## Task item:
Pick up the news article on Gainesville's solar plan after its last sentence and continue writing it, leaving the lines that follow it aside.

═══ Excerpted passage

Gainesville's solar plan attracting attention


Published: Sunday, February 1, 2009 at 6:01 a.m.
Last Modified: Saturday, January 31, 2009 at 7:32 p.m.

As lawmakers attempt to increase Florida's renewable energy supply and decrease the use of volatile and polluting fossil fuels, Gainesville could become a microcosm test site for a different approach.

Republican Gov. Charlie Crist is promoting a mandate that all private utilities use 20 percent renewable energy sources by 2020.

Meanwhile, Gainesville is drawing attention from Tallahassee by implementing a "European-style" renewable energy incentive - cash rewards for electricity produced with solar technology.

A delegation of leading German solar companies will make a stop at the state Capitol next week and then travel to Gainesville to look at investment potential in solar - causing some to look a little closer at what's occurring here.

At least one state representative is promoting a combination of the two policies.

"They're not necessarily in conflict with each other. They can be complementary," said Rep. Keith Fitzgerald, D-Sarasota.

Fitzgerald drafted a bill for this session that could introduce a statewide feed-in tariff - an incentive structure that would encourage the production of renewable energy by obligating utilities to buy electricity generated via solar, wind, biomass and other renewable sources at above-market rates. While Fitzgerald is hammering out the details, he said he's hoping for bipartisan support from a senator who could get the ball rolling.

══════
═══ Data listing

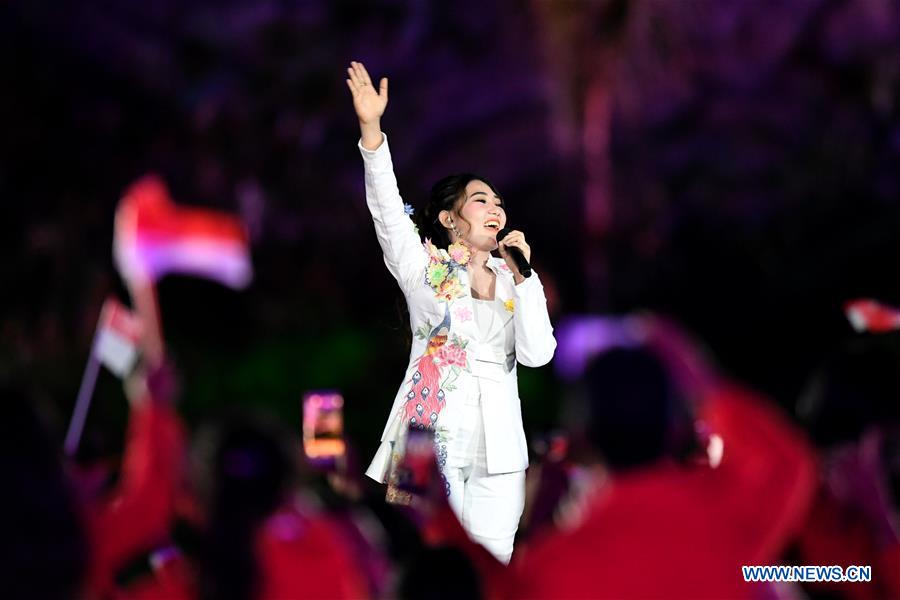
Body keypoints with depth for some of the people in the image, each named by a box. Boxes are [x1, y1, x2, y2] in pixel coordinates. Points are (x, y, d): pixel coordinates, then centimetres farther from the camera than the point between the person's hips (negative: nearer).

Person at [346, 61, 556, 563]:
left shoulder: (512, 279, 14)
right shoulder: (424, 267, 7)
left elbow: (537, 354, 1)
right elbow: (387, 207, -9)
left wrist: (522, 275, -3)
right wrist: (371, 129, -22)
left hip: (496, 448, 3)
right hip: (429, 436, -3)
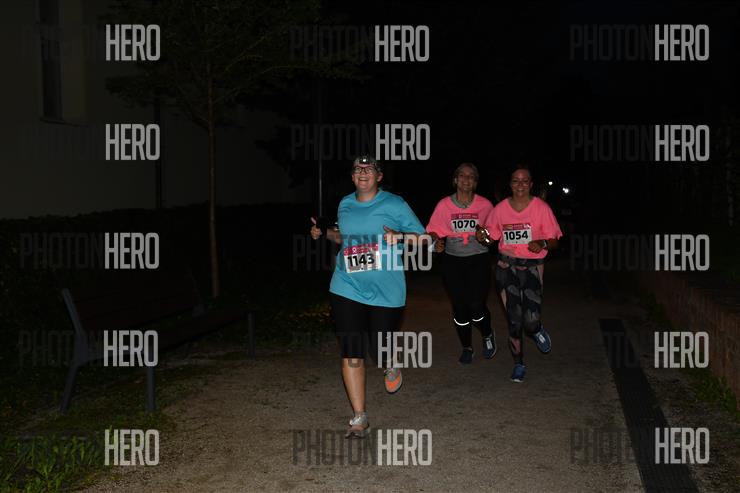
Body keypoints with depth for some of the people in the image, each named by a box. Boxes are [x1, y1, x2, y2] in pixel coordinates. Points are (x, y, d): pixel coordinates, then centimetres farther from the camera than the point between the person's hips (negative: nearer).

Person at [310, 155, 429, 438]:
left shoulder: (394, 204, -3)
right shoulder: (345, 205, 10)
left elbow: (424, 239, -4)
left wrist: (400, 236, -23)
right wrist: (323, 232, 10)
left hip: (385, 290, -3)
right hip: (347, 288, 3)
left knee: (380, 349, 6)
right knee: (351, 353, -4)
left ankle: (391, 366, 46)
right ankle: (359, 418, 7)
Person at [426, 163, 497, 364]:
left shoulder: (485, 205, -2)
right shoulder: (444, 205, -2)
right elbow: (434, 230, 1)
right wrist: (437, 241, -17)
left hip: (479, 259, -1)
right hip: (453, 261, 1)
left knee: (476, 305, -11)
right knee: (459, 306, 5)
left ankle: (488, 336, 22)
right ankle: (467, 348, 25)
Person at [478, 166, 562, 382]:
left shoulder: (541, 208, -4)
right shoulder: (500, 208, 2)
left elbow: (554, 240, -2)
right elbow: (492, 235, 14)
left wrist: (542, 244, -23)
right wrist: (482, 236, -8)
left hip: (532, 266, -2)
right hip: (507, 266, 2)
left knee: (531, 321, -11)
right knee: (513, 319, 2)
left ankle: (537, 330, 28)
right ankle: (518, 364, 20)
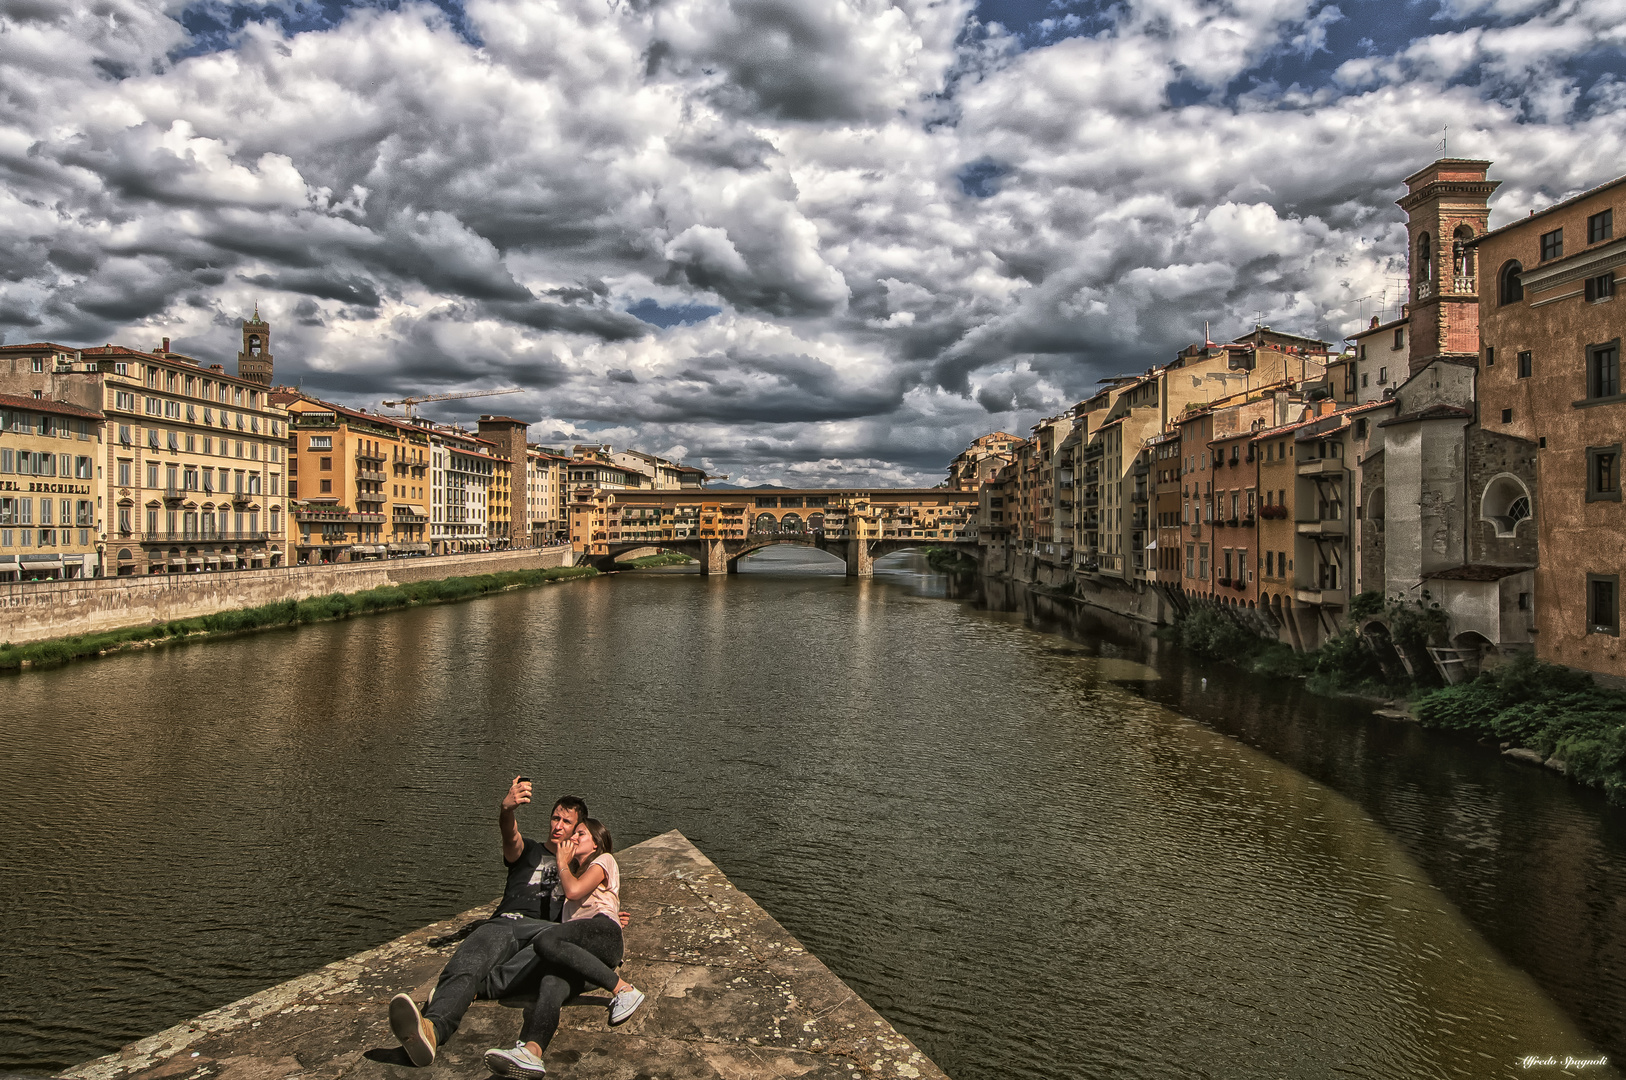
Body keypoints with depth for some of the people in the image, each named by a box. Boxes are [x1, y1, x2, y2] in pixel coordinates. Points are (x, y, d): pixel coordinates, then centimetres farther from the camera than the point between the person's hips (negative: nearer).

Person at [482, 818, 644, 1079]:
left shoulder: (603, 860, 18)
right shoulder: (575, 870, 45)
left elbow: (573, 891, 1)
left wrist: (562, 863, 18)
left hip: (603, 932, -6)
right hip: (583, 953, 6)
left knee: (545, 941, -35)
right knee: (552, 984, -28)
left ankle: (623, 989, -34)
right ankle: (530, 1051, -60)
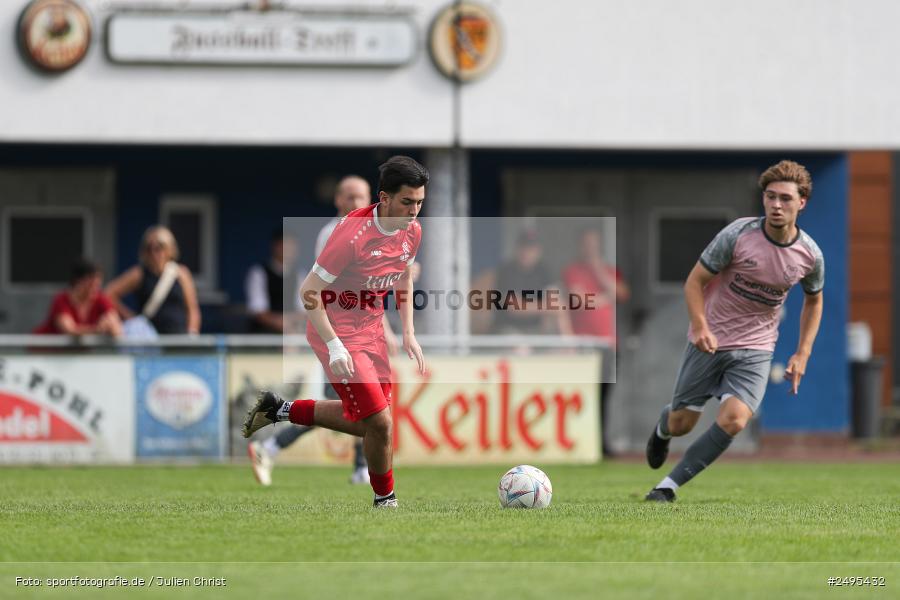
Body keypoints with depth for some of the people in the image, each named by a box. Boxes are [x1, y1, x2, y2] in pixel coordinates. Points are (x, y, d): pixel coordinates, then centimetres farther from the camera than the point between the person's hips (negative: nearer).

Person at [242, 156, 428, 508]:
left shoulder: (412, 231, -3)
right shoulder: (353, 233, -27)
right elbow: (309, 291, -23)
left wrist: (408, 334, 9)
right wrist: (334, 346, -27)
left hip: (372, 330, 8)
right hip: (337, 332, -8)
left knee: (362, 422, 14)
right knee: (379, 422, -11)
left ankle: (278, 411, 30)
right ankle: (385, 501, 11)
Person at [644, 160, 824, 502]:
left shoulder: (810, 255, -7)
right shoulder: (738, 235, -17)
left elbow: (813, 300, 14)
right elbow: (695, 281, -9)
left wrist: (802, 354, 5)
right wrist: (700, 327, -25)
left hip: (755, 349, 1)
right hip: (710, 342, -1)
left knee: (733, 422, -21)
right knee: (681, 424, 7)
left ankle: (668, 487, -10)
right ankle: (662, 428, 48)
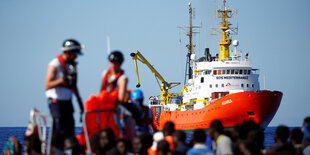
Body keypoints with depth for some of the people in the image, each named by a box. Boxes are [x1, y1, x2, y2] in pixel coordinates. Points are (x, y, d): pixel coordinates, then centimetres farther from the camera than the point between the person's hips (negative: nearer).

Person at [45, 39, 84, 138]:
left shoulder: (72, 65, 10)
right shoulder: (55, 65, -12)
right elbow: (47, 86, -17)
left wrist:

══════

## Task response:
"Usually a bill is a three- to four-year project," Fitzgerald said. "In this climate, though, lightning could strike because people are really anxious to do something about energy, and I look at it as an economic development bill."

The governor's renewable energy portfolio standards also will be considered in the state Legislature this year.

Jeremy Susac, executive director of the Governor's Energy Office, said his office is watching with interest the debate over feed-in tariffs.

"We are very aware of the pros and cons and the mechanics of both (policies)," Susac said.

In brief, Gainesville's solar feed-in tariff would allow Gainesville Regional Utilities to purchase solar energy from investors - ranging from large companies to residents with solar panels on their rooftops - for at least 20 years. The price GRU would pay for this solar energy would allow these investors to make a profit. GRU's cost of paying for this solar energy then would be passed directly on to GRU customers.

That cost to customers is capped at about $1.5 million a year. Spread out among GRU customers, that would mean a 1.5 percent increase in base electricity rates.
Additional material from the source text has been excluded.